> **DOCUMENT SECTION**
Content starts

Experimenting with other options might feel wasteful in the beginning as this time could have been spent on running the script, but it always helps in the long run.

Also having a secondary machine helps. You can give lighter jobs to it and keep it running at all times. This time is now free on your main machine to explore.

Basically, I agree with @Maria_Schuld on all points! And am definitely looking forward to the secret sauce they are planning to release later! :exploding_head:

Thank you for weighing in @Maria_Schuld @ankit27kh
I figured out the “saving intermediate results” idea independently, I have my model spit out a file with the trained parameters for each step it completes so I can resume it in the event of a crash, or if I find something promising that just needs a few more iterations to converge on a good classification accuracy. I have also figured out the “start on Friday, let it run over the weekend” idea :slight_smile:

The idea of trying to run my training on AWS was essentially the “second machine” idea that @ankit27kh suggested, though it’s turning out to be a little bit problematic in practice for the reasons I described in my original post.

Content ends

> **ENTRIES SUPPLIED**

Content starts

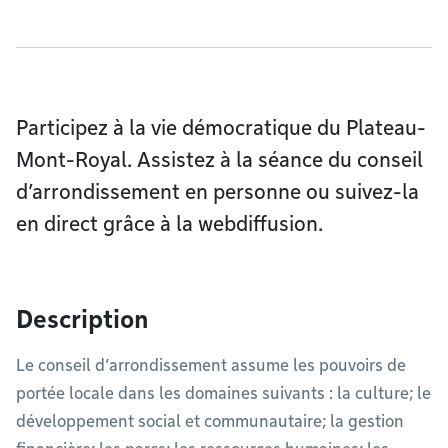
Participez à la vie démocratique du Plateau-
Mont-Royal. Assistez à la séance du conseil
d’arrondissement en personne ou suivez-la
en direct grâce à la webdiffusion.
Description
Le conseil d’arrondissement assume les pouvoirs de
portée locale dans les domaines suivants : la culture; le
développement social et communautaire; la gestion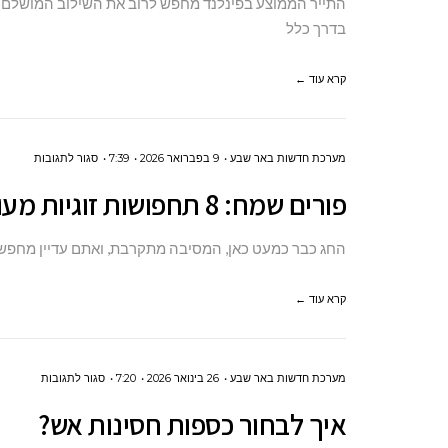
התייר הממוצע בפינלנד מחפש לרוב את השילוב המושלם בין
6
בדרך כלל
מלונות
קרא עוד ←
על
מסלול
התיירות
על
מערכת חדשות באר שבע
9 בפברואר 2026
7:39
סגור לתגובות
בפינלנד
פורים
פורים שמח: 8 תחפושות זוגיות מעולות של הרגע האחרון
שמח:
8
החג כבר כמעט כאן, המסיבה מתקרבת, ואתם עדיין מחפשים 
תחפושו
זוגיות
קרא עוד ←
מעולות
של
על
מערכת חדשות באר שבע
26 בינואר 2026
7:20
סגור לתגובות
הרגע
איך
האחרון
איך לבחור כספות חסינות אש?
לבחור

Content ends

> **TASK BRIEF**
Extend the forum thread about handling long model training runs, starting after its final sentence. This data comes from a different source than the forum thread.

> **TASK OUTPUT**
Still interested in what other people have to say

Great question @Adrian_Kaczmarczyk! I’m sure many of us have come across this problem so I’m also happy to see different answers. I would add that, if you have the chance to work with a team, it helps to have someone else to share your ideas and you can also try to split the problem into smaller parts that each of you can run independently.
It’s not possible for every problem but it can be very helpful sometimes :slight_smile: .